Copy every line of source text in the material below word for word. Leave out the pictures.

Items drawn from a dataset
· · ·

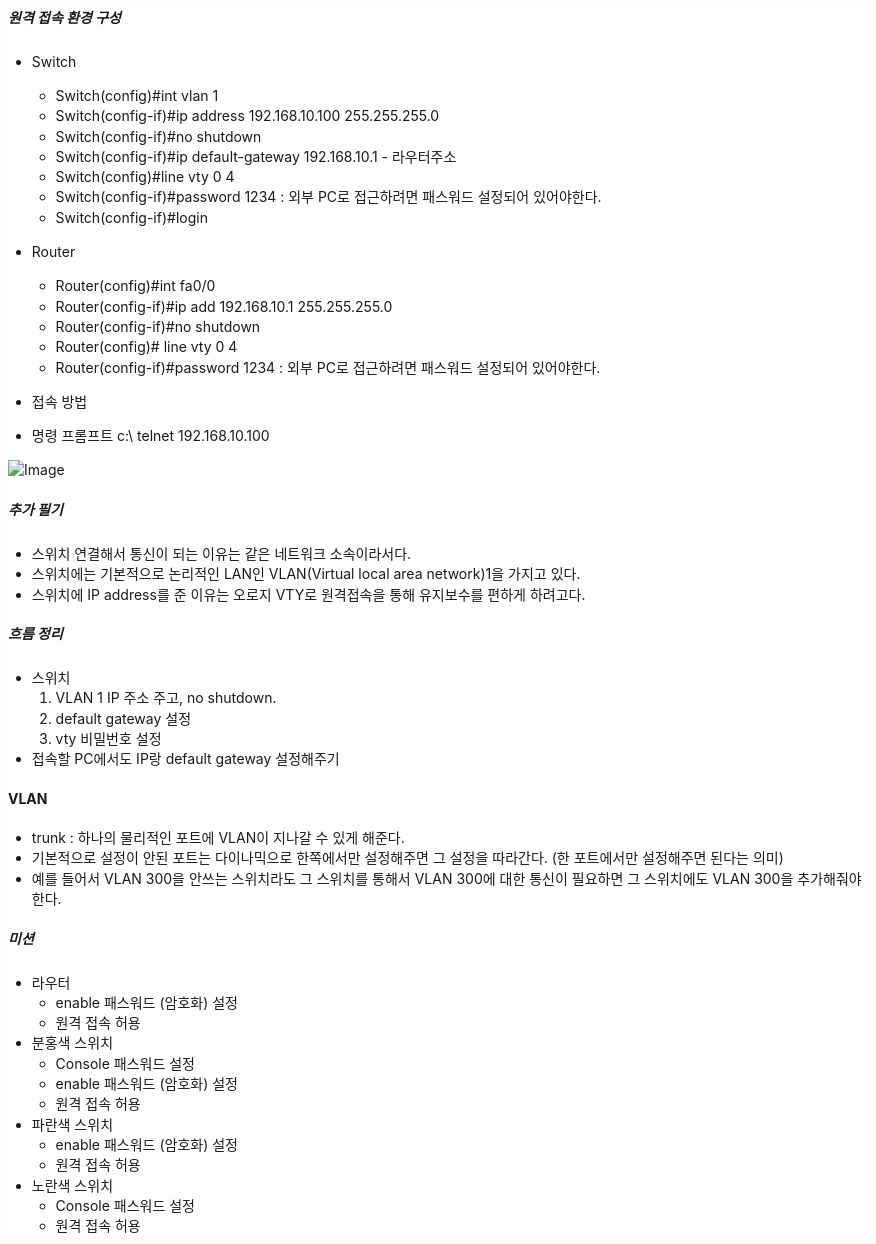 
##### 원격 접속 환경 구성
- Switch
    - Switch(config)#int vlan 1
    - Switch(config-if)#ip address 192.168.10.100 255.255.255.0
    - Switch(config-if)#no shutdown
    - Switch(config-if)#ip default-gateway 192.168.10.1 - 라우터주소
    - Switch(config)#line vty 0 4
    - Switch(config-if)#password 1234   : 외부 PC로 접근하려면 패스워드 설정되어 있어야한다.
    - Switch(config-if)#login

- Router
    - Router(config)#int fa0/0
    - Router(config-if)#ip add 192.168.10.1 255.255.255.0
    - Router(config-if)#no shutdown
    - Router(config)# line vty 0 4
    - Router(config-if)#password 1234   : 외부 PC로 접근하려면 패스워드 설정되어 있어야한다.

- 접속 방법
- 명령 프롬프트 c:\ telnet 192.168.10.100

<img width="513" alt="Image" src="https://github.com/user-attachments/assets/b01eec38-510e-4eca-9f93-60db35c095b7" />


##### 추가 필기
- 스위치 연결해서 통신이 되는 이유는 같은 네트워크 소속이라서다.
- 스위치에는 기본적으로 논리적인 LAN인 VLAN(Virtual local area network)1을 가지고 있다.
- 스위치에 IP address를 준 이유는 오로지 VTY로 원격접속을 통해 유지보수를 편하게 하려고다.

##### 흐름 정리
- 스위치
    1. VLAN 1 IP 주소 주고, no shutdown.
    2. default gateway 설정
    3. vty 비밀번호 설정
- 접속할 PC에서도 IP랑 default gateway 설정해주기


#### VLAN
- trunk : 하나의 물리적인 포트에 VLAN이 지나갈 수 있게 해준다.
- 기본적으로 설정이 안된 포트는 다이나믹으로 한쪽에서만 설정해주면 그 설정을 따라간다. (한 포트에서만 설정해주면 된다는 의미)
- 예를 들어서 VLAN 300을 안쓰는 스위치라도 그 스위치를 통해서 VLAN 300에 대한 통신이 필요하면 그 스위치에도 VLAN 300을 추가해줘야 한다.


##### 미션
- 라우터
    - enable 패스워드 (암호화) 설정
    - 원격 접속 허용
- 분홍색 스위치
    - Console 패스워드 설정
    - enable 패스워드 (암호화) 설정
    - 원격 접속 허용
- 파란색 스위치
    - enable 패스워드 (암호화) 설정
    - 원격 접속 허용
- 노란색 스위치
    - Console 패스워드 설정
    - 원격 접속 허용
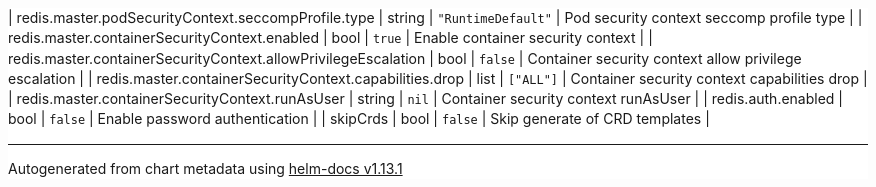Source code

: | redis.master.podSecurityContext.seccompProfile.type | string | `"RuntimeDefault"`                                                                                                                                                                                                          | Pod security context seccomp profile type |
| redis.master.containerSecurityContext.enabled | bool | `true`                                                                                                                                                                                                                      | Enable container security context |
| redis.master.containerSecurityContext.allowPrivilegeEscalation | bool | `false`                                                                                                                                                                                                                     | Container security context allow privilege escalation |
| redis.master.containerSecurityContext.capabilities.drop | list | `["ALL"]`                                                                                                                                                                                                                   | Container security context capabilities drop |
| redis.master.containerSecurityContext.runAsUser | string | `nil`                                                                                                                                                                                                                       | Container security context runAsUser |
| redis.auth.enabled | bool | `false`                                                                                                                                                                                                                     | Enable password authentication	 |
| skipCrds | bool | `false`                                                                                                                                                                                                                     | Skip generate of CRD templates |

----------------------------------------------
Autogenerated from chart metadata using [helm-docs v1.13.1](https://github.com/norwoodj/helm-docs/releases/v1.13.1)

· · ·

SOLUTION
##### 원격 접속 환경 구성
- Switch
    - Switch(config)#int vlan 1
    - Switch(config-if)#ip address 192.168.10.100 255.255.255.0
    - Switch(config-if)#no shutdown
    - Switch(config-if)#ip default-gateway 192.168.10.1 - 라우터주소
    - Switch(config)#line vty 0 4
    - Switch(config-if)#password 1234   : 외부 PC로 접근하려면 패스워드 설정되어 있어야한다.
    - Switch(config-if)#login

- Router
    - Router(config)#int fa0/0
    - Router(config-if)#ip add 192.168.10.1 255.255.255.0
    - Router(config-if)#no shutdown
    - Router(config)# line vty 0 4
    - Router(config-if)#password 1234   : 외부 PC로 접근하려면 패스워드 설정되어 있어야한다.

- 접속 방법
- 명령 프롬프트 c:\ telnet 192.168.10.100

<img width="513" alt="Image" src="https://github.com/user-attachments/assets/b01eec38-510e-4eca-9f93-60db35c095b7" />


##### 추가 필기
- 스위치 연결해서 통신이 되는 이유는 같은 네트워크 소속이라서다.
- 스위치에는 기본적으로 논리적인 LAN인 VLAN(Virtual local area network)1을 가지고 있다.
- 스위치에 IP address를 준 이유는 오로지 VTY로 원격접속을 통해 유지보수를 편하게 하려고다.

##### 흐름 정리
- 스위치
    1. VLAN 1 IP 주소 주고, no shutdown.
    2. default gateway 설정
    3. vty 비밀번호 설정
- 접속할 PC에서도 IP랑 default gateway 설정해주기


#### VLAN
- trunk : 하나의 물리적인 포트에 VLAN이 지나갈 수 있게 해준다.
- 기본적으로 설정이 안된 포트는 다이나믹으로 한쪽에서만 설정해주면 그 설정을 따라간다. (한 포트에서만 설정해주면 된다는 의미)
- 예를 들어서 VLAN 300을 안쓰는 스위치라도 그 스위치를 통해서 VLAN 300에 대한 통신이 필요하면 그 스위치에도 VLAN 300을 추가해줘야 한다.


##### 미션
- 라우터
    - enable 패스워드 (암호화) 설정
    - 원격 접속 허용
- 분홍색 스위치
    - Console 패스워드 설정
    - enable 패스워드 (암호화) 설정
    - 원격 접속 허용
- 파란색 스위치
    - enable 패스워드 (암호화) 설정
    - 원격 접속 허용
- 노란색 스위치
    - Console 패스워드 설정
    - 원격 접속 허용
Source code

: | redis.master.podSecurityContext.seccompProfile.type | string | `"RuntimeDefault"`                                                                                                                                                                                                          | Pod security context seccomp profile type |
| redis.master.containerSecurityContext.enabled | bool | `true`                                                                                                                                                                                                                      | Enable container security context |
| redis.master.containerSecurityContext.allowPrivilegeEscalation | bool | `false`                                                                                                                                                                                                                     | Container security context allow privilege escalation |
| redis.master.containerSecurityContext.capabilities.drop | list | `["ALL"]`                                                                                                                                                                                                                   | Container security context capabilities drop |
| redis.master.containerSecurityContext.runAsUser | string | `nil`                                                                                                                                                                                                                       | Container security context runAsUser |
| redis.auth.enabled | bool | `false`                                                                                                                                                                                                                     | Enable password authentication	 |
| skipCrds | bool | `false`                                                                                                                                                                                                                     | Skip generate of CRD templates |

----------------------------------------------
Autogenerated from chart metadata using [helm-docs v1.13.1](https://github.com/norwoodj/helm-docs/releases/v1.13.1)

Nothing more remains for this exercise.